After watching the Johnson-Sirleaf-directed drama unfold for just a month, some Liberians have started thinking that the president is beginning to overstep her boundaries. Her appointment of a non-Liberian to head the country’s army is seen by some Liberian military officials as a slap on their face. They think a Liberian would have been appointed to head the country’s army both as a patriotic sign and testimony that Liberians can take charge of their destiny. But President Johnson Sirleaf thinks otherwise.
Justifying the appointment of Gen. Yusuf and the American as Army Chief and Senior Military Advisor respectively, President Johnson Sirleaf said she decided to accept the “bilateral assistance” from Nigeria and the US because the challenges of maintaining credible peace and security are elusive without the support of regional and international partners.
The constitutional legality of the president’s action aside, the justification advanced by her is not only one-sided, it is inconclusive. Indubitably, Liberia needs regional and international assistance to move out of its ugly past, but the reasons advanced by President Johnson Sirleaf to appoint a non-Liberian to head the country’s army are not enough. Leading an international peacekeeping battalion, like Gen. Yusuf once did is different from leading a national army. That is why President Johnson Sirleaf’s decision risks becoming a boomerang when the authority of those appointed is disputed on the ground.
If the Liberian army needs to be led by non-Liberians in order for it to be “credible”, then the country itself should have been ruled by or handed over to a foreigner since credible peace and development would be elusive without the support of regional and international parties.

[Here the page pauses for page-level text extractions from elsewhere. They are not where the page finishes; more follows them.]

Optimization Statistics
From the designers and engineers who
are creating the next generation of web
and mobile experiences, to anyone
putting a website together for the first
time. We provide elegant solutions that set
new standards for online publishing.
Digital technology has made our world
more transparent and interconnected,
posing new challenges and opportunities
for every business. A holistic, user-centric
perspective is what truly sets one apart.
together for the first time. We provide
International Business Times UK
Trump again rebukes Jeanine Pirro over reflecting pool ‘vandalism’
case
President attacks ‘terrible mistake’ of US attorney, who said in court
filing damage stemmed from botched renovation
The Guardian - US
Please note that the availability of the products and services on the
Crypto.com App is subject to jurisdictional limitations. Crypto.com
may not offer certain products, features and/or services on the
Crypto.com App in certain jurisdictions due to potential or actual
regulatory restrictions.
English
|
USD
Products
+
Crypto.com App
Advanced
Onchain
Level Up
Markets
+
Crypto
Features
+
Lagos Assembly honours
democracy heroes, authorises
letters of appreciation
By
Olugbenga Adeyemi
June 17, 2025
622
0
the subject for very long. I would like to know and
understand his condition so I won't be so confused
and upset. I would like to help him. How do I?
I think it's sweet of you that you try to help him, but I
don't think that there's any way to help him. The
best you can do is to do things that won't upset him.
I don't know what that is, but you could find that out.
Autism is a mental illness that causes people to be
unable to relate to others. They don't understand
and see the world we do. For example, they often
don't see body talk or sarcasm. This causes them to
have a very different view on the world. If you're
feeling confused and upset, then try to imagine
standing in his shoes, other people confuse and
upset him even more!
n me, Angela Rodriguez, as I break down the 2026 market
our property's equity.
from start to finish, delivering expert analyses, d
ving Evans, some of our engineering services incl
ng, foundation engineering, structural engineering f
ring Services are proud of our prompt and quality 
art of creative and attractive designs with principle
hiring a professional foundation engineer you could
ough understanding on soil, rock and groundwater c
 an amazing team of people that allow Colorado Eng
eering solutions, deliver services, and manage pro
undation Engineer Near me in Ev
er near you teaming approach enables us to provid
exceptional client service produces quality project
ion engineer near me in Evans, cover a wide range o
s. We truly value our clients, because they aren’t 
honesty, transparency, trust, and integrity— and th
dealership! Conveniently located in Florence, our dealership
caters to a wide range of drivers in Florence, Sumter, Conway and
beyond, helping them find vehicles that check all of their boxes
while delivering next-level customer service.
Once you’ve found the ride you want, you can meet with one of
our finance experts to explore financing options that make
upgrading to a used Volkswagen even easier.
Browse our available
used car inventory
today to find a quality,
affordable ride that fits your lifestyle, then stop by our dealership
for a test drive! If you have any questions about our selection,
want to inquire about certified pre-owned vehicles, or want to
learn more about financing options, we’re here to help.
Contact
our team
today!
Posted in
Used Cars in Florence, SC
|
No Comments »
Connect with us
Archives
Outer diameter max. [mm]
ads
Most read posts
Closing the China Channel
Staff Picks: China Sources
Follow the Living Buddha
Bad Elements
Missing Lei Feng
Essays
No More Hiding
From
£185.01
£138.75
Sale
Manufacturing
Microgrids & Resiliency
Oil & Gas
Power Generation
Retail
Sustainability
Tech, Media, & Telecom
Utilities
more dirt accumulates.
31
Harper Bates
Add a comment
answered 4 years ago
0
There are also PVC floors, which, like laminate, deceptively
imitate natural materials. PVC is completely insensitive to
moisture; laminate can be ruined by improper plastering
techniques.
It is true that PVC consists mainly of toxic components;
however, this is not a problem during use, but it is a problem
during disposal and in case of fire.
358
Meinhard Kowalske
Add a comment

Supporters of the president’s decision hold that during the country’s 14-year civil war, both government forces and rebels partook in activities that violated fundamental human rights and as such their sad legacy disqualifies them for the strategic post of Army Chief. Consequently, it was prudent, they argue, to appoint a neutral person capable of performing the task. Laudable. But what of the appointment by President Ellen Johnson Sirleaf of Kabineh Janneh, a former leader with the rebel group, Liberians United for Reconciliation and Democracy, LURD, as Supreme Court Justice?
Founded by freed American slaves in 1847, Liberia, being Africa’s oldest republic, has added its mixed legacy by being the first African country to elect a woman as president. As she attempts to hastily put Liberia back on track after 14 years of derailment, President Ellen Johnson Sirleaf needs to act in manners that do not give room for suspicions and pessimism to start crawling into the minds of Liberians and observers.
In an attempt, ostensibly, to prioritize meritocracy over ethnicity, tribalism or party allegiance, President Johnson Sirleaf has been appointing people with varying caliber in the hope that they would be veritable partners in nation building. Whether or not she is overstepping her boundaries as head of state by appointing a non-Liberian at the helm of the country’s army, President Johnson Sirleaf needs to break with the tradition of appointing people with questionable allegiance. The calling to question by the CDC of the competence of Frances Johnson Morris as Justice Minister might be too far a criticism but calling her appointment “morally inappropriate” is certainly reasonable.